Multivariate Distributions

Multivariate Distributions#

Given a random vector \(X = \begin{pmatrix} X_1 \\ \vdots \\ X_k \end{pmatrix}\), the expected value is

\[\begin{split} EX = \begin{pmatrix} EX_1 \\ \vdots \\ EX_k \end{pmatrix} \end{split}\]

The covariance of a multivariate distribution is given as the following matrix:

\[\begin{split} \begin{align*} Cov(X) &= E[(X - EX)(X - EX)^T] \\ &= \begin{bmatrix} Cov(X_1, X_1) & Cov(X_2, X_1) & \dots & Cov(X_k, X_1) \\ Cov(X_1, X_2) & Cov(X_2, X_2) & \dots & Cov(X_k, X_2) \\ \vdots & \vdots & \ddots & \vdots \\ Cov(X_1, X_k) & Cov(X_2, X_k) & \dots & Cov(X_k, X_k) \end{bmatrix} \end{align*} \end{split}\]

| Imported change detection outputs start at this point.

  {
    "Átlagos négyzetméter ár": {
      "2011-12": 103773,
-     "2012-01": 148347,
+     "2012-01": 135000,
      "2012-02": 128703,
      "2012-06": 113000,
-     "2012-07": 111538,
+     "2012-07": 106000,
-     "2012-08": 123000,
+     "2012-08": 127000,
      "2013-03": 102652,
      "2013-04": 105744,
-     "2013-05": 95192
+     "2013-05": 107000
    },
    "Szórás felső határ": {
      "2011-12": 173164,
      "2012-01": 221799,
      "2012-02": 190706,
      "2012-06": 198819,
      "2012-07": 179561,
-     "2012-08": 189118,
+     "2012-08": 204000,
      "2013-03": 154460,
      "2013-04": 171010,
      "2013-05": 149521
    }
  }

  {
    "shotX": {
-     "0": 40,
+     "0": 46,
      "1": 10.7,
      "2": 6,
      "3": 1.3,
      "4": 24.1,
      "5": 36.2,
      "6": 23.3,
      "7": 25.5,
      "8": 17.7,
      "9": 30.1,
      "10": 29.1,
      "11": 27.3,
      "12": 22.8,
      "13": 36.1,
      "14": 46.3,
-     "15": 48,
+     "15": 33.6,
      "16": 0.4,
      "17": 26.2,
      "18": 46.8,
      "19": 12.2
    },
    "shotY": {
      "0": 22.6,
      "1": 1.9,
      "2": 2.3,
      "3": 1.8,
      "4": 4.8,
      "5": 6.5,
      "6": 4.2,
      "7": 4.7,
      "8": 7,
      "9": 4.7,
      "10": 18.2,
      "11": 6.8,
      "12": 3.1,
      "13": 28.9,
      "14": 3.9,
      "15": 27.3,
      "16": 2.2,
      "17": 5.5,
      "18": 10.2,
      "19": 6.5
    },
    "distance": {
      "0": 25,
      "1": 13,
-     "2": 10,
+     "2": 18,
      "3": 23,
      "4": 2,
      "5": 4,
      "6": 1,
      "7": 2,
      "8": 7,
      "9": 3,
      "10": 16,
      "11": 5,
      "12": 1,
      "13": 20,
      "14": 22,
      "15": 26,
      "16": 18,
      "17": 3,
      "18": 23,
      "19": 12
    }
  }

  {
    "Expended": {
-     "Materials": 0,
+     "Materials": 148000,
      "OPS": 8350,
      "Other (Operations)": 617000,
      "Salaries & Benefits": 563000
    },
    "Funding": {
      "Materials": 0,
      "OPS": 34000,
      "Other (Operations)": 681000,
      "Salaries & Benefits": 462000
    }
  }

Note that \(Cov(X_1, X_1) = Var(X_1)\) and \(Cov(X,Y) = E(X-EX)(Y-EY) = E(XY) - E(X)E(Y)\).

Note that if \(D\) is a matrix of constants and \(\underset{l \times 1}{Y} = \underset{l \times k}{D} * \underset{k \times 1}{X}\), then

\[ EY = D * EX \]
\[\begin{split} \begin{align*} Cov(Y) &= E\left((Y-EY)(Y-EY)^T\right) \\ &= E\left(D(X-EX)(X-EX)^T D^T\right) \\ &= D * E\left((X-EX)(X-EX)^T\right) * D^T \\ &= D * Cov(X) * D^T \\ \end{align*} \end{split}\]

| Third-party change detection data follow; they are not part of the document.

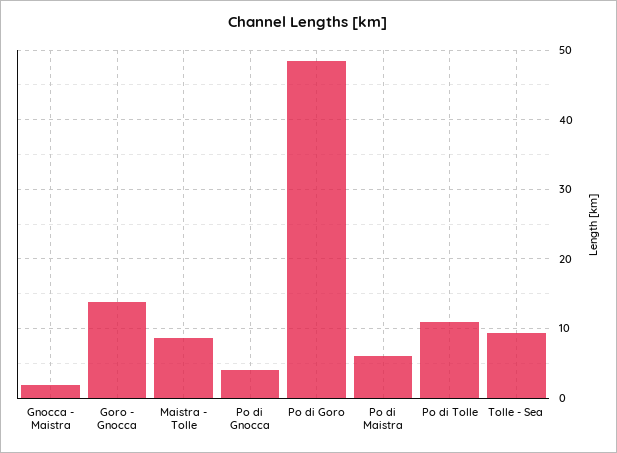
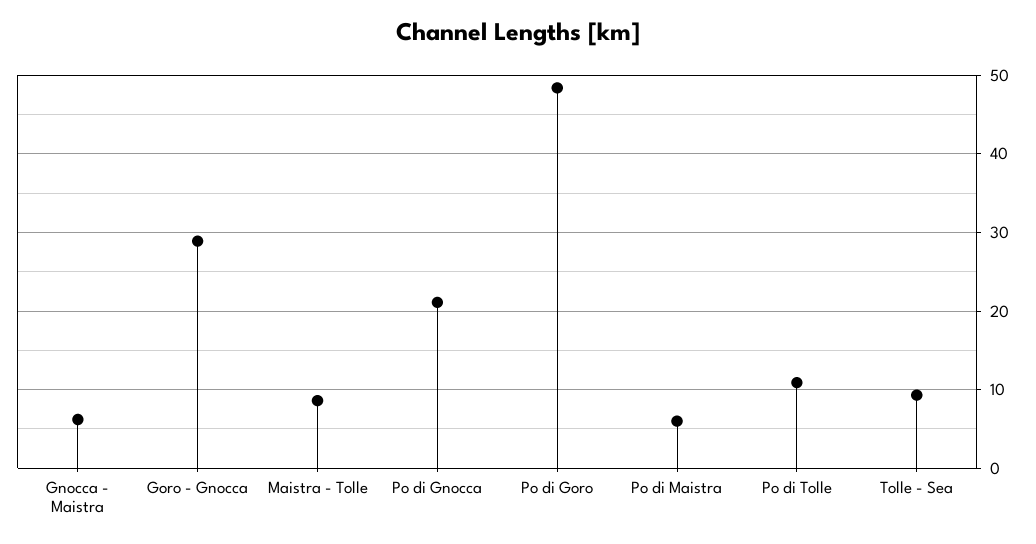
  {
-   "Gnocca - Maistra": 2,
+   "Gnocca - Maistra": 6,
-   "Goro - Gnocca": 14,
+   "Goro - Gnocca": 29,
    "Maistra - Tolle": 9,
-   "Po di Gnocca": 4,
+   "Po di Gnocca": 21,
    "Po di Goro": 48,
    "Po di Maistra": 6,
    "Po di Tolle": 11,
    "Tolle - Sea": 9
  }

The moment generating function of a \(k \times 1\) random vector \(X\) is a function of \(k\) real variables \(t_1, \dots, t_k\):

\[ M_X(t) = Ee^{tX}, \]

where \(t^T = (t_1, \dots, t_k)\). Note that \(Ee^{t^TX} = Ee^{\sum^k_{i=1} t_iX_i}\).